Recently the term "single malt" has come into the public domain following an excellent report by Christian Aid but this information is not new and has been in the public domain for some time. It is infuriating when Ministers pretend to be amazed that these tax structures exist when they legislated for the increase in the cap of intangible assets to 100% and are fully aware of the outworkings of Ireland's double tax treaty network. Does the Minister of State agree that international reports of us providing a zero tax rate on billions of euro of multinational profits is bad for our international reputation? Why did the Government not accept the Sinn Féin amendments in the Dáil? As drafted, the Finance Bill will only apply this cap to assets onshored from 11 October 2017. That means the hundreds of billions transferred here in recent years, especially at its height in 2015, can be still be used by companies to potentially neutralise their corporation tax.

This is totally unacceptable and I welcome recent comments from Mr. Seamus Coffey. He recommends that the Government's new cap on the write-down of intangible assets apply to all assets as opposed to the Government's proposal, which grandfathers the new measure, meaning that the 80% cap will only apply to intangible assets acquired post budget. Due to the proposed cap not applying to all intangible assets, the State is missing out on a huge amount of corporate tax revenue that might not materialise in the future. Seamus Coffey further notes that if the cap applied to all claims, existing and new, then the additional corporation tax to be collected in 2018 could be up to €1 billion using the 2015 figure published by Revenue and estimates from that time used by the Department of Finance, as opposed to the €150 million the Government expects to raise. It is €1 billion compared with €150 million. We are paying for these onshore assets because they count towards our GNI, pushing up our EU contribution. We leave these companies to pay no tax through their intangible asset write-downs and the State is picking up the tab for increased contributions to the EU budget due to the tax-free earnings many of these companies have from intangible assets. The State makes payments of approximately €200 million per annum to the EU budget as a result of this gross income, which makes no contribution to Ireland's national budget. Over a ten-year period, this would result in payments of approximately €2 billion. We divert money from potential spending programmes to pay for the associated EU budget contributions this untaxed income requires each year, as well as an increase in the EU budget contributions counting towards the fiscal space.
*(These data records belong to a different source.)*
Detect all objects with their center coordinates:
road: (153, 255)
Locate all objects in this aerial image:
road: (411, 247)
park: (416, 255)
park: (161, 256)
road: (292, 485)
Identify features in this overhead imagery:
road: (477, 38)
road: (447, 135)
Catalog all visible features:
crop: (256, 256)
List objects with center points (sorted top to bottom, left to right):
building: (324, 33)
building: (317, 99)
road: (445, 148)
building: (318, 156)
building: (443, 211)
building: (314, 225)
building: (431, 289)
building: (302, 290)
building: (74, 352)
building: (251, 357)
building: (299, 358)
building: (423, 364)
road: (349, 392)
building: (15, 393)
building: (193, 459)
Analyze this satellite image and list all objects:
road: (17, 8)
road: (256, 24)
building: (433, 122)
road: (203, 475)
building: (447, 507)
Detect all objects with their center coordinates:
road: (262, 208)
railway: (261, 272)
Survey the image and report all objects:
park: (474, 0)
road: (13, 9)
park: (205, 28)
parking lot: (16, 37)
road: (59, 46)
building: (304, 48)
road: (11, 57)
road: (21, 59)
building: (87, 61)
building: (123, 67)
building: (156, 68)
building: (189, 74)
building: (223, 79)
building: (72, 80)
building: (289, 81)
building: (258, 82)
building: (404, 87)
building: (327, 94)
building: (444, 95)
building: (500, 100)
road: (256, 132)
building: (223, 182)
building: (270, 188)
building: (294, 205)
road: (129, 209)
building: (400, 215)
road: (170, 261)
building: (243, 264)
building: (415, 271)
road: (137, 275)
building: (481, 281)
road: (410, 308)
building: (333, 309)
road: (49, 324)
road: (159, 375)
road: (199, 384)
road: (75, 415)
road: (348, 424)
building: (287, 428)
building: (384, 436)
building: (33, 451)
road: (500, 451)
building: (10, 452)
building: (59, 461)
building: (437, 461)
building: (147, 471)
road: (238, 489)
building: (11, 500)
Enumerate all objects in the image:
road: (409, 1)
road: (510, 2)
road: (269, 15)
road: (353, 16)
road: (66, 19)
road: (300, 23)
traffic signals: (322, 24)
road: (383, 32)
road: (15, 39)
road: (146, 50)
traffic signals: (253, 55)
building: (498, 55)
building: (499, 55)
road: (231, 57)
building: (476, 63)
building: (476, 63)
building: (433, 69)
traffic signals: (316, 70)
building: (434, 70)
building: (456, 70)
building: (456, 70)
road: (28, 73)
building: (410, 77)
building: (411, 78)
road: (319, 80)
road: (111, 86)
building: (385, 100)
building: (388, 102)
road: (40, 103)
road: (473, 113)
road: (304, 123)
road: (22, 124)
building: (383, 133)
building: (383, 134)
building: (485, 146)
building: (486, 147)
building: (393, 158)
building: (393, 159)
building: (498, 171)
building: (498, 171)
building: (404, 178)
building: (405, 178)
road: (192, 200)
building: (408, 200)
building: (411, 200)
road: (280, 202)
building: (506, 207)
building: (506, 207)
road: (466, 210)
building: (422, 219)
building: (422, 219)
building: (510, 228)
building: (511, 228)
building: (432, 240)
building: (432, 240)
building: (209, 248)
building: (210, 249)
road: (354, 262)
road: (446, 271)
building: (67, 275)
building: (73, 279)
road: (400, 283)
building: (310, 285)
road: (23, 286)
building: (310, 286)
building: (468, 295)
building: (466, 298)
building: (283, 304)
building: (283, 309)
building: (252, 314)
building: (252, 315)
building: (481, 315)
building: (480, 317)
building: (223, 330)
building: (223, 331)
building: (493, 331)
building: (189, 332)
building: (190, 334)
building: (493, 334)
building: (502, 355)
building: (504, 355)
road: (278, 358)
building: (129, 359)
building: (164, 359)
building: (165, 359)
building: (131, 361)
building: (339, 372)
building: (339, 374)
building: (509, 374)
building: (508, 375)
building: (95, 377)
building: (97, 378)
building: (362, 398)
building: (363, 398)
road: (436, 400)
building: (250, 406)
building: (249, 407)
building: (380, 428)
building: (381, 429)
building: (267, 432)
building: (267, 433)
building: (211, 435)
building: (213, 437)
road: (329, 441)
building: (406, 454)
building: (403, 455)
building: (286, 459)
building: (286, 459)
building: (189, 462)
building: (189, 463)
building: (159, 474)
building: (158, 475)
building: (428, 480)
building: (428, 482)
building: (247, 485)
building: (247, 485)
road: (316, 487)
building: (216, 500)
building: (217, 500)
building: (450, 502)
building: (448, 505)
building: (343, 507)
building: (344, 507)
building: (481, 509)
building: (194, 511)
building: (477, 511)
The Government must amend its current proposal to include all intangible assets to safeguard our tax base and ensure the State is not unnecessarily picking up the tab for increased EU budget contributions related to tax-free multinational corporation activities.The Government needs to amend its current proposal to include all intangible assets, safeguard our tax base and ensure the State is not unnecessarily picking up the tab for increased EU budget contributions related to tax-free multinational corporation activities. The Seanad affords the opportunity to consider the Finance Bill again in light of all the debate in the Dáil over the past few weeks. It is vital that the elements of the Bill that seem to let some of the highest earning companies off scot free in terms of tax be examined again. When I meet people, they are incredulous over the fact that Bank of Ireland and AIB will wait 20 years until they pay any tax. It is not too late. Sinn Féin will be offering amendments again to this Bill. We will not support it in its current form. It is predictable and it is a missed golden opportunity to regain tax revenue for our people.